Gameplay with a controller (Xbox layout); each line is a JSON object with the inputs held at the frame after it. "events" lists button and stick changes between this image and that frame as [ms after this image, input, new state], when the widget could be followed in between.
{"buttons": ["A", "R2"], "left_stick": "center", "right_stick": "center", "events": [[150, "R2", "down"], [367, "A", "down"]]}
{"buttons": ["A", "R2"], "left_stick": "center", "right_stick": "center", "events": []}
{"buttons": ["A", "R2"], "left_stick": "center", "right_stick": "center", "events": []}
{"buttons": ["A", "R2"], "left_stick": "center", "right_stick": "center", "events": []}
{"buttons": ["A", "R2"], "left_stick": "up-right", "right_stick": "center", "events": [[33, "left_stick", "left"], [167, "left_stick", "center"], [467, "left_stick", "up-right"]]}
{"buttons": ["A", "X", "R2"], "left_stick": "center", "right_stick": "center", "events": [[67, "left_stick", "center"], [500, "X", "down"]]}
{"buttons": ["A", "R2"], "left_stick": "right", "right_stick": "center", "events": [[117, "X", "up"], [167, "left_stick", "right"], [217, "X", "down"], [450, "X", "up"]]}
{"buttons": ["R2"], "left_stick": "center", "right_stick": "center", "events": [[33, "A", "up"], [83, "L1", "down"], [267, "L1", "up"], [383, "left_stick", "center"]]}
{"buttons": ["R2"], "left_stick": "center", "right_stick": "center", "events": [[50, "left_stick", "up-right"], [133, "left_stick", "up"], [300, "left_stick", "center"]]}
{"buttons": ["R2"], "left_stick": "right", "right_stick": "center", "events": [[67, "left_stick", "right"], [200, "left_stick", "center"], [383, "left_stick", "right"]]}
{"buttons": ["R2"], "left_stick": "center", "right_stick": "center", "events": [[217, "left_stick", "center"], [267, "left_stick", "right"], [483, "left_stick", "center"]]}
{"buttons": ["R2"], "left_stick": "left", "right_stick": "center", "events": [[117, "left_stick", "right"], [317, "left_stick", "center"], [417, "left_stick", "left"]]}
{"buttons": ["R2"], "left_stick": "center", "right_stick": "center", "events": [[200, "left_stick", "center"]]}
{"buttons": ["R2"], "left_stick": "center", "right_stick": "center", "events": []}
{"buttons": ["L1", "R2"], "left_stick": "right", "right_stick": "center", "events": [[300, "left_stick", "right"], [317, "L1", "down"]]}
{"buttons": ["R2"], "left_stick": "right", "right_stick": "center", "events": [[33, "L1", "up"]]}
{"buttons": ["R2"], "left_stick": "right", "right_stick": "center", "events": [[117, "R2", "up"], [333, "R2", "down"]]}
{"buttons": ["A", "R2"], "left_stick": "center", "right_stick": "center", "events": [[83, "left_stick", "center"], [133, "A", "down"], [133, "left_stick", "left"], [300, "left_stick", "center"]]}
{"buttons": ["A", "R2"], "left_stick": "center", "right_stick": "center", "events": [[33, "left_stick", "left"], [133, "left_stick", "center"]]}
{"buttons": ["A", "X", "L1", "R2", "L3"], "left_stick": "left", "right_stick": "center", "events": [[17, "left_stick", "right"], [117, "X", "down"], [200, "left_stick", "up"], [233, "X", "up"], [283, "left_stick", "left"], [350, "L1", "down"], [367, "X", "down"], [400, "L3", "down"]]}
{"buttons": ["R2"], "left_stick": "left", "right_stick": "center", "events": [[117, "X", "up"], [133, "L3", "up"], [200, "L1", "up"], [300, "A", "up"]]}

★ ★ ★ ★ ★ ★ ★

> **DIRECTIONS**:
Each line above must be reproduced exactly.

> **RESPONSE AREA**:
Gameplay with a controller (Xbox layout); each line is a JSON object with the inputs held at the frame after it. "events" lists button and stick changes between this image and that frame as [ms after this image, input, new state], when the widget could be followed in between.
{"buttons": ["A", "R2"], "left_stick": "center", "right_stick": "center", "events": [[150, "R2", "down"], [367, "A", "down"]]}
{"buttons": ["A", "R2"], "left_stick": "center", "right_stick": "center", "events": []}
{"buttons": ["A", "R2"], "left_stick": "center", "right_stick": "center", "events": []}
{"buttons": ["A", "R2"], "left_stick": "center", "right_stick": "center", "events": []}
{"buttons": ["A", "R2"], "left_stick": "up-right", "right_stick": "center", "events": [[33, "left_stick", "left"], [167, "left_stick", "center"], [467, "left_stick", "up-right"]]}
{"buttons": ["A", "X", "R2"], "left_stick": "center", "right_stick": "center", "events": [[67, "left_stick", "center"], [500, "X", "down"]]}
{"buttons": ["A", "R2"], "left_stick": "right", "right_stick": "center", "events": [[117, "X", "up"], [167, "left_stick", "right"], [217, "X", "down"], [450, "X", "up"]]}
{"buttons": ["R2"], "left_stick": "center", "right_stick": "center", "events": [[33, "A", "up"], [83, "L1", "down"], [267, "L1", "up"], [383, "left_stick", "center"]]}
{"buttons": ["R2"], "left_stick": "center", "right_stick": "center", "events": [[50, "left_stick", "up-right"], [133, "left_stick", "up"], [300, "left_stick", "center"]]}
{"buttons": ["R2"], "left_stick": "right", "right_stick": "center", "events": [[67, "left_stick", "right"], [200, "left_stick", "center"], [383, "left_stick", "right"]]}
{"buttons": ["R2"], "left_stick": "center", "right_stick": "center", "events": [[217, "left_stick", "center"], [267, "left_stick", "right"], [483, "left_stick", "center"]]}
{"buttons": ["R2"], "left_stick": "left", "right_stick": "center", "events": [[117, "left_stick", "right"], [317, "left_stick", "center"], [417, "left_stick", "left"]]}
{"buttons": ["R2"], "left_stick": "center", "right_stick": "center", "events": [[200, "left_stick", "center"]]}
{"buttons": ["R2"], "left_stick": "center", "right_stick": "center", "events": []}
{"buttons": ["L1", "R2"], "left_stick": "right", "right_stick": "center", "events": [[300, "left_stick", "right"], [317, "L1", "down"]]}
{"buttons": ["R2"], "left_stick": "right", "right_stick": "center", "events": [[33, "L1", "up"]]}
{"buttons": ["R2"], "left_stick": "right", "right_stick": "center", "events": [[117, "R2", "up"], [333, "R2", "down"]]}
{"buttons": ["A", "R2"], "left_stick": "center", "right_stick": "center", "events": [[83, "left_stick", "center"], [133, "A", "down"], [133, "left_stick", "left"], [300, "left_stick", "center"]]}
{"buttons": ["A", "R2"], "left_stick": "center", "right_stick": "center", "events": [[33, "left_stick", "left"], [133, "left_stick", "center"]]}
{"buttons": ["A", "X", "L1", "R2", "L3"], "left_stick": "left", "right_stick": "center", "events": [[17, "left_stick", "right"], [117, "X", "down"], [200, "left_stick", "up"], [233, "X", "up"], [283, "left_stick", "left"], [350, "L1", "down"], [367, "X", "down"], [400, "L3", "down"]]}
{"buttons": ["R2"], "left_stick": "left", "right_stick": "center", "events": [[117, "X", "up"], [133, "L3", "up"], [200, "L1", "up"], [300, "A", "up"]]}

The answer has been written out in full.